Results demonstrate that GC composition in Anolis is not associated with important features of genome structure, including gene density and intron size, in contrast to patterns seen in mammal and bird genomes.

Findings are published in the latest issue of Genome Biology and Evolution

Alternative Splicing Switch

Adapted from Cell doi:10.1016/j.cell.2011.08.023

Alternative splicing (AS) is a key process underlying the expansion of proteomic diversity and the regulation of gene expression. Scientists from Canada and USA identified an evolutionarily conserved embryonic stem cell (ESC)-specific AS event that changes the DNA-binding preference of the forkhead family transcription factor FOXP1. An ESC-specific splicing switch in FOXP1 transcripts produces the FOXP1-ES isoform.

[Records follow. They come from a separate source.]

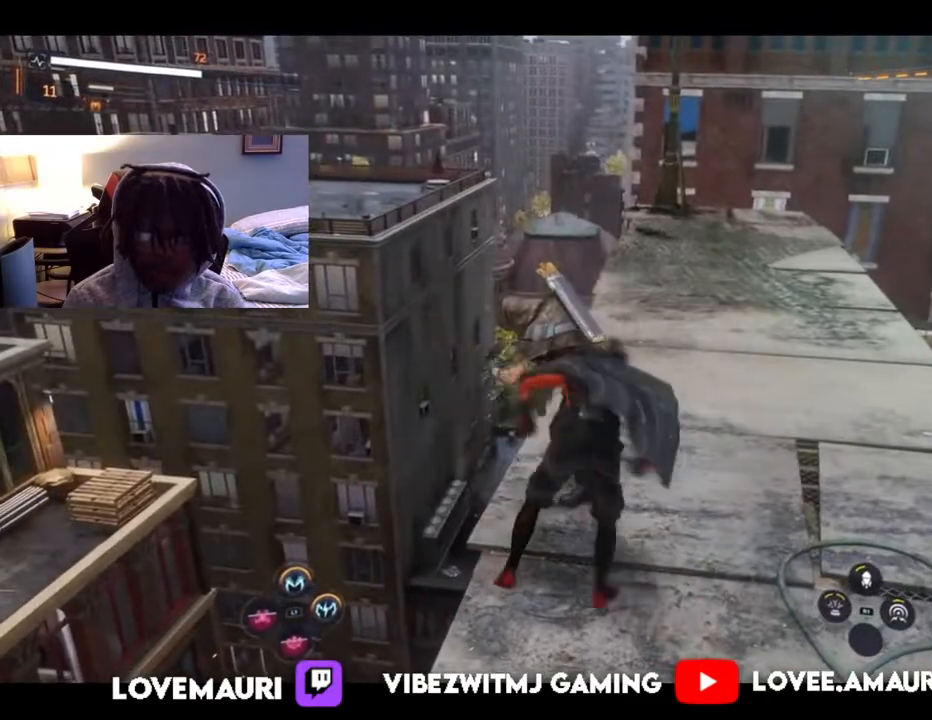
{"buttons": ["SQUARE"], "left_stick": "up-left", "right_stick": "center", "events": [[100, "SQUARE", "up"], [167, "SQUARE", "down"], [317, "SQUARE", "up"], [400, "SQUARE", "down"]]}
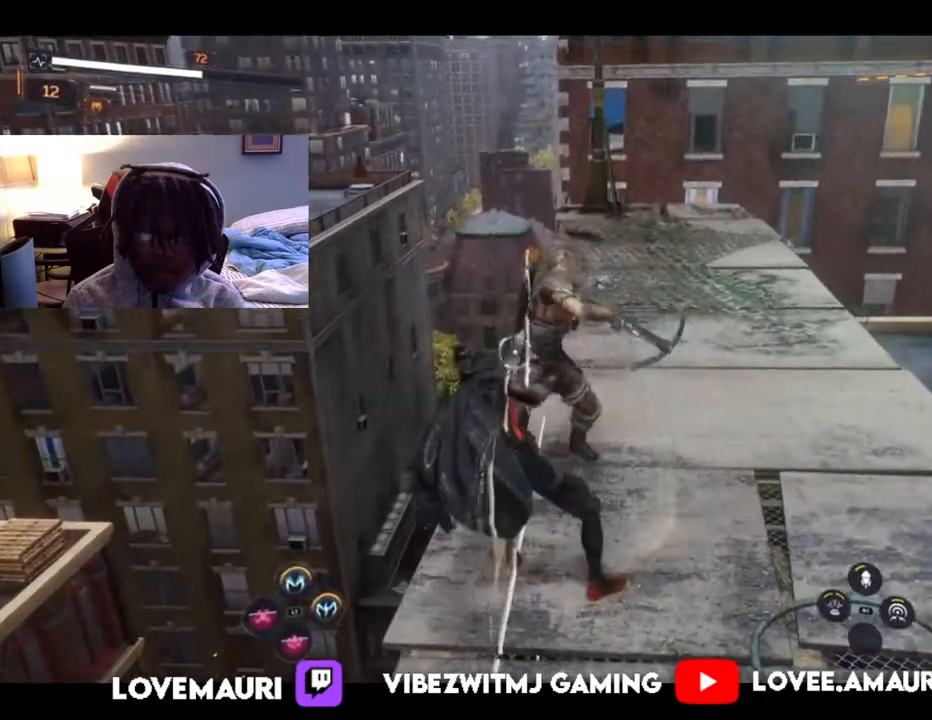
{"buttons": [], "left_stick": "up-left", "right_stick": "center", "events": [[17, "SQUARE", "up"], [100, "SQUARE", "down"], [250, "SQUARE", "up"], [317, "SQUARE", "down"], [483, "SQUARE", "up"]]}
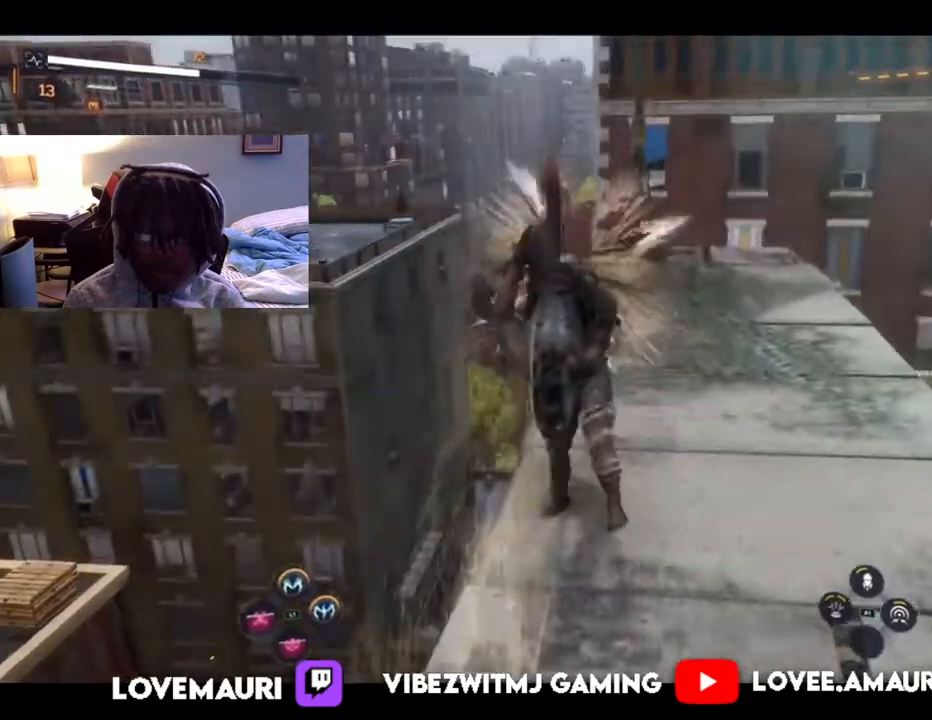
{"buttons": [], "left_stick": "up-left", "right_stick": "center", "events": [[50, "SQUARE", "down"], [217, "SQUARE", "up"]]}
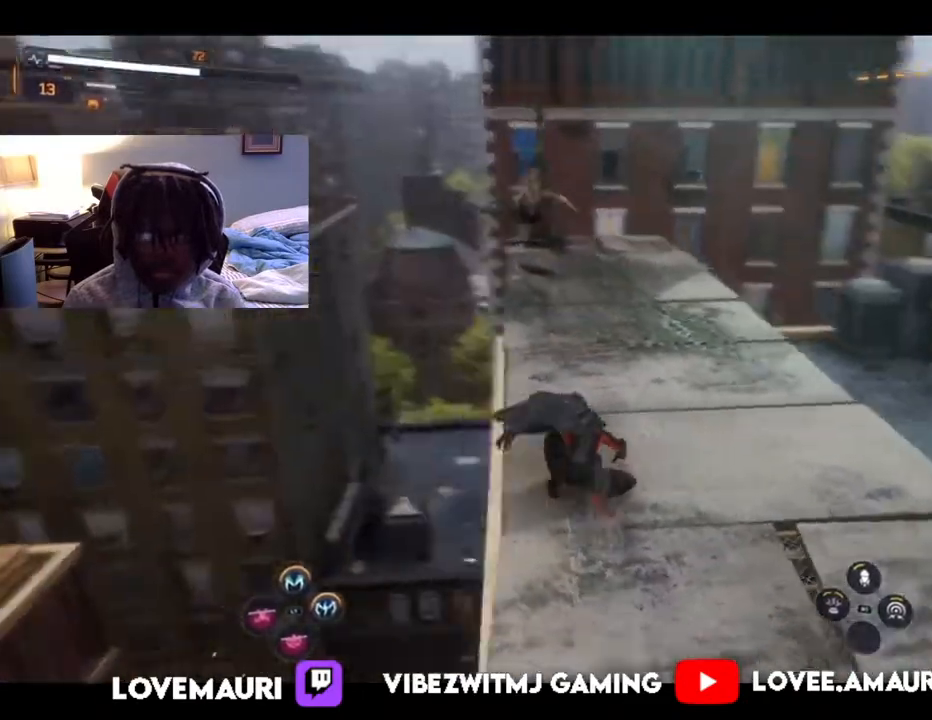
{"buttons": [], "left_stick": "up-left", "right_stick": "center", "events": []}
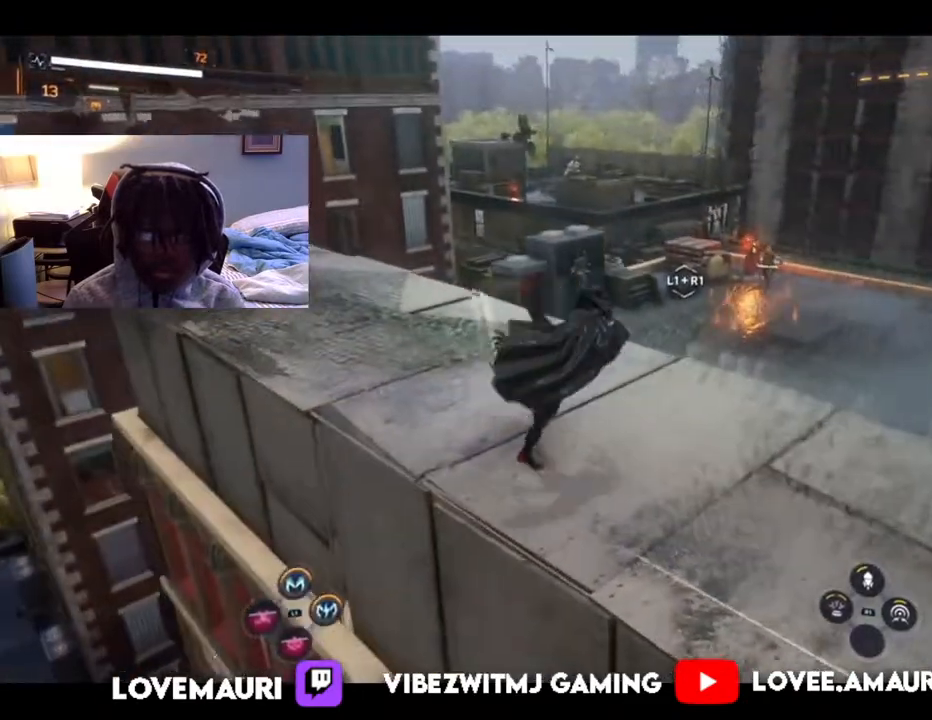
{"buttons": [], "left_stick": "up-right", "right_stick": "center", "events": [[233, "left_stick", "up"], [467, "left_stick", "up-right"]]}
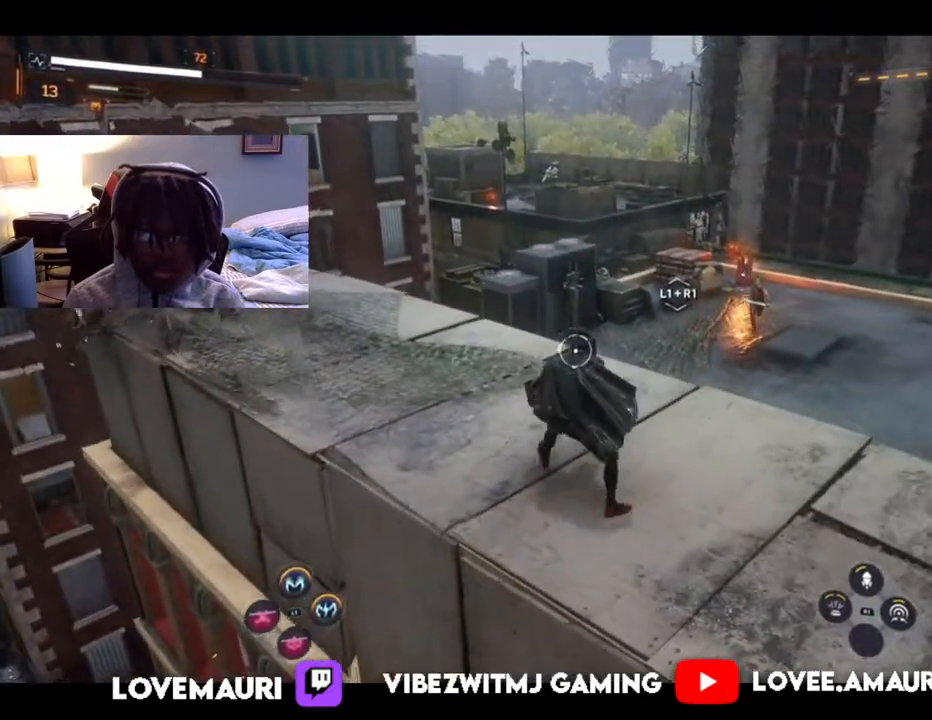
{"buttons": [], "left_stick": "up-right", "right_stick": "center", "events": [[333, "TRIANGLE", "down"], [500, "TRIANGLE", "up"]]}
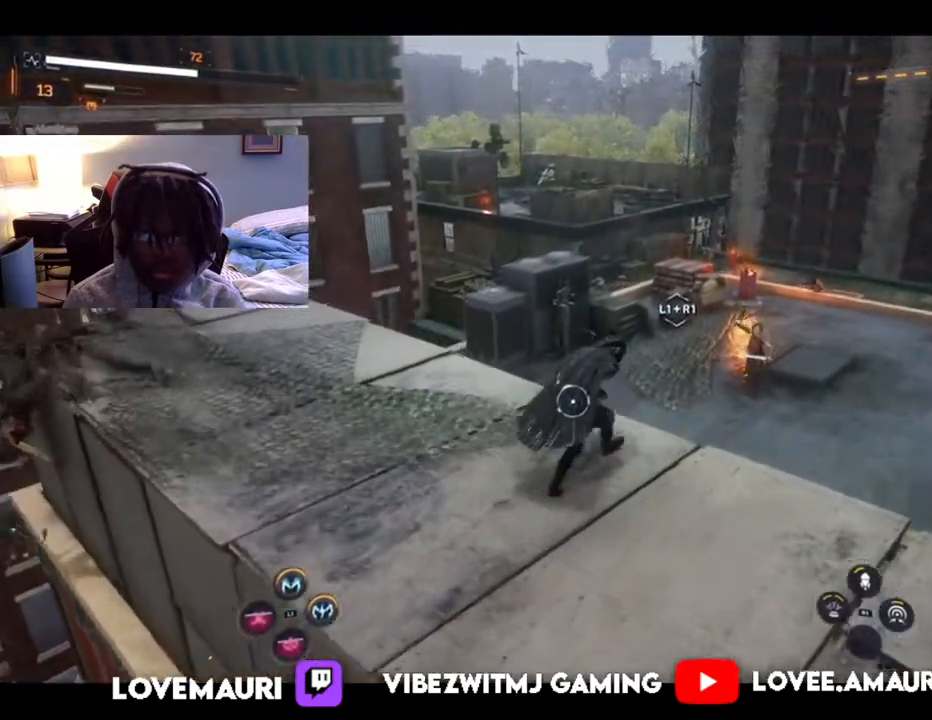
{"buttons": [], "left_stick": "up-right", "right_stick": "center", "events": []}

FOXP1-ES has distinct DNA-binding properties compared to the canonical FOXP1 isoform. FOXP1-ES stimulates key pluripotency genes and represses many differentiation genes. FOXP1-ES is required for ESC pluripotency and efficient induced pluripotent stem cells (iPSC) reprogramming.

These results reveal a pivotal role for an AS event in the regulation of pluripotency through the control of critical ESC-specific transcriptional programs.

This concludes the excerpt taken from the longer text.